> EXERCISE AIM:
Could you print exactly the lines from the one that contains "formulario de contacto" to the end of the data, both ends included, and nothing else? Skip the pictures.

> Excerpts from a dataset:
****************

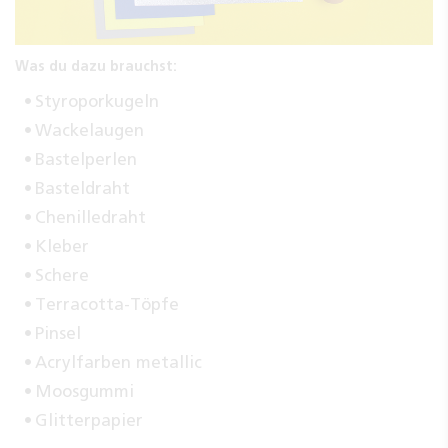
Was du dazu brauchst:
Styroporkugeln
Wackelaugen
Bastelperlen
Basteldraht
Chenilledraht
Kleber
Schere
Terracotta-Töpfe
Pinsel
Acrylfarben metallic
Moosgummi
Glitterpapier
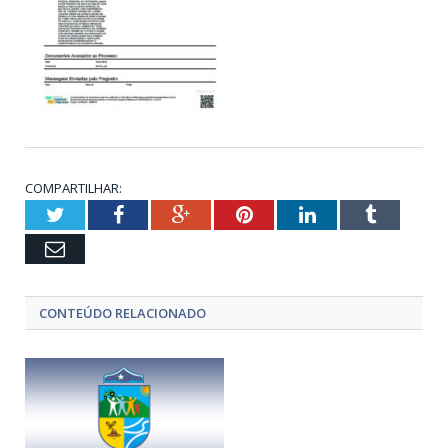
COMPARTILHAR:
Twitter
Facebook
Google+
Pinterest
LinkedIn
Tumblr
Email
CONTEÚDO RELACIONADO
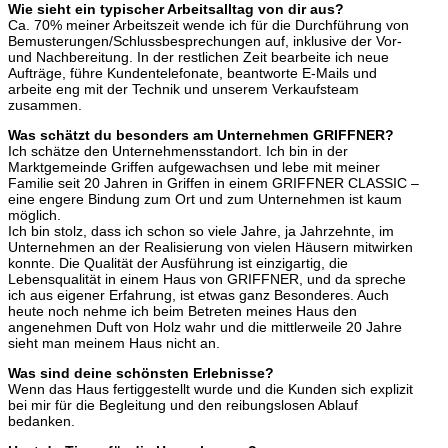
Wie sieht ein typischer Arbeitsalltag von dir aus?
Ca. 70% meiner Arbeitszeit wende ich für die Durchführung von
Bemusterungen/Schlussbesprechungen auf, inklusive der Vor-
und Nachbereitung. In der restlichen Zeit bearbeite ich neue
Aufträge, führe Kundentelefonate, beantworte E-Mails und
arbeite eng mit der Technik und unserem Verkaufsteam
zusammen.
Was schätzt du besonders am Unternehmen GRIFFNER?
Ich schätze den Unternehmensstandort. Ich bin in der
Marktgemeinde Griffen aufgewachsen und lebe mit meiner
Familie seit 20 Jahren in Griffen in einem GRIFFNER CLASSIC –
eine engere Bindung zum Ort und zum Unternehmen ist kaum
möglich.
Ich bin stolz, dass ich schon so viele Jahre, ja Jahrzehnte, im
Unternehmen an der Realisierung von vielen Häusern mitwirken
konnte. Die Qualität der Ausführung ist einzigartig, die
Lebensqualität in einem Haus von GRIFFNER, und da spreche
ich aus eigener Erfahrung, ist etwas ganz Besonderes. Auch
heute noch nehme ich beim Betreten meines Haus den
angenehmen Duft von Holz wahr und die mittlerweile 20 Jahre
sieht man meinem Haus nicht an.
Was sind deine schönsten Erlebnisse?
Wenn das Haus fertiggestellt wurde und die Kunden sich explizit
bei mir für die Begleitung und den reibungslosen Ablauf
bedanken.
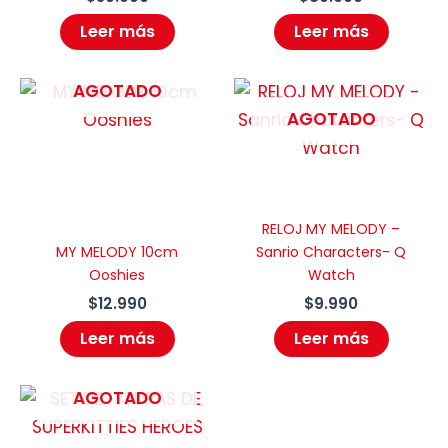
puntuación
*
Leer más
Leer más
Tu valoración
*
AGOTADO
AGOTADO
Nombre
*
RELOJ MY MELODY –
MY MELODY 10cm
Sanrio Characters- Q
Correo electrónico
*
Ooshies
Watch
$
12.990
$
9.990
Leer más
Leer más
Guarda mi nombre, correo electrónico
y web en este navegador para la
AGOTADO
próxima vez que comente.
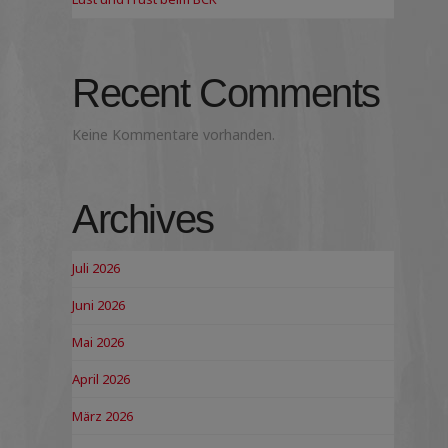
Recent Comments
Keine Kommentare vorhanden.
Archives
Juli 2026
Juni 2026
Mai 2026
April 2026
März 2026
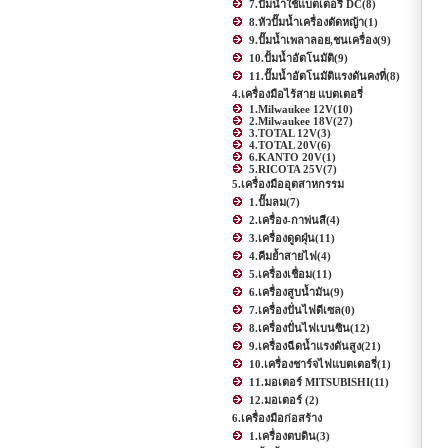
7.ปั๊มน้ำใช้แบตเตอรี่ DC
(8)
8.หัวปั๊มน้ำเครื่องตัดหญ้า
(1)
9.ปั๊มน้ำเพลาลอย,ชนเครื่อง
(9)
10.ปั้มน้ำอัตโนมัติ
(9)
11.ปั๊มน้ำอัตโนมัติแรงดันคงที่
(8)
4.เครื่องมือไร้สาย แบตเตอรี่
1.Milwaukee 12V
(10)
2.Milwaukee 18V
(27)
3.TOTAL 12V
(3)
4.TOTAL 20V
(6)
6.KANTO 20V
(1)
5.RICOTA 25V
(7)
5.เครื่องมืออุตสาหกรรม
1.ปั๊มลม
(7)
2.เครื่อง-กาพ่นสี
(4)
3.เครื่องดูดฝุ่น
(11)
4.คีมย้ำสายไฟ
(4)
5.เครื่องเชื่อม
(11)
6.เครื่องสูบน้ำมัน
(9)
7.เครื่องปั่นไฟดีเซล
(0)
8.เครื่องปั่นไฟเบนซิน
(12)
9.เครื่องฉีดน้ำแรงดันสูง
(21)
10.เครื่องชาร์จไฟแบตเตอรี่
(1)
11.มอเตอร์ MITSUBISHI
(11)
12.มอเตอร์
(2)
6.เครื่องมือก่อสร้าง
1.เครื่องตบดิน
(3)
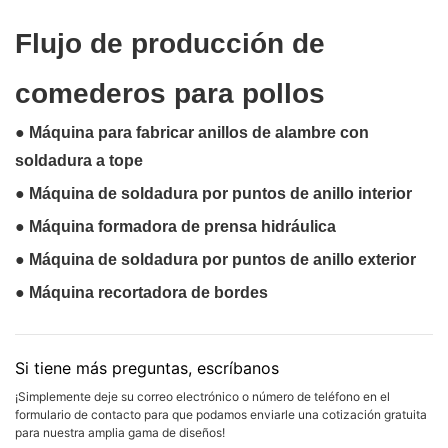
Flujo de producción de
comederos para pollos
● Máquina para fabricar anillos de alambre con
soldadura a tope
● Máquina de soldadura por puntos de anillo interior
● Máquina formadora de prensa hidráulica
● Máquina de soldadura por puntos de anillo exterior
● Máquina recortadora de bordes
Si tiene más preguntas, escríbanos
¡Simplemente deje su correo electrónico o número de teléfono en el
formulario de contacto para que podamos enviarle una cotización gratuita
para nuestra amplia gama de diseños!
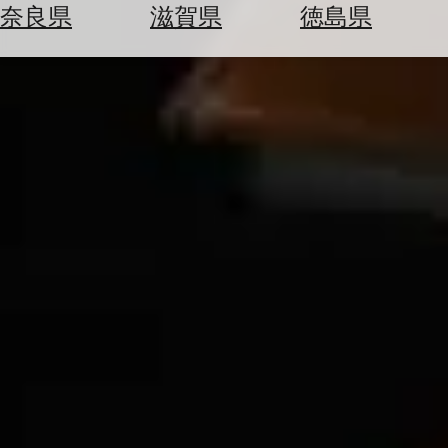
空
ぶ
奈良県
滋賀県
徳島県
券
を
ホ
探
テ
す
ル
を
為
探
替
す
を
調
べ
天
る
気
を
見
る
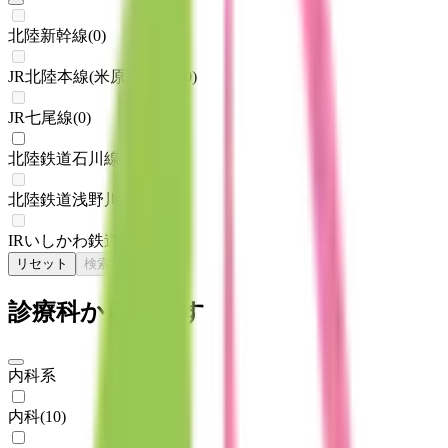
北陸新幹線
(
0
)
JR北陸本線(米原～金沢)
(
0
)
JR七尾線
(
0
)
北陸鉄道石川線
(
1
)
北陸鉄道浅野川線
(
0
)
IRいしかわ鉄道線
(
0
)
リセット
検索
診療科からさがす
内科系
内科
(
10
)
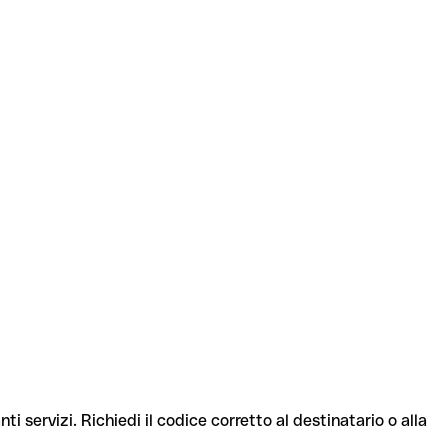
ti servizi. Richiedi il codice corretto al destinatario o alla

****************

> SOLUTION TO THIS EXERCISE:
formulario de contacto para que podamos enviarle una cotización gratuita
para nuestra amplia gama de diseños!
空
ぶ
奈良県
滋賀県
徳島県
券
を
ホ
探
テ
す
ル
を
為
探
替
す
を
調
べ
天
る
気
を
見
る
北陸新幹線
(
0
)
JR北陸本線(米原～金沢)
(
0
)
JR七尾線
(
0
)
北陸鉄道石川線
(
1
)
北陸鉄道浅野川線
(
0
)
IRいしかわ鉄道線
(
0
)
リセット
検索
診療科からさがす
内科系
内科
(
10
)
ti servizi. Richiedi il codice corretto al destinatario o alla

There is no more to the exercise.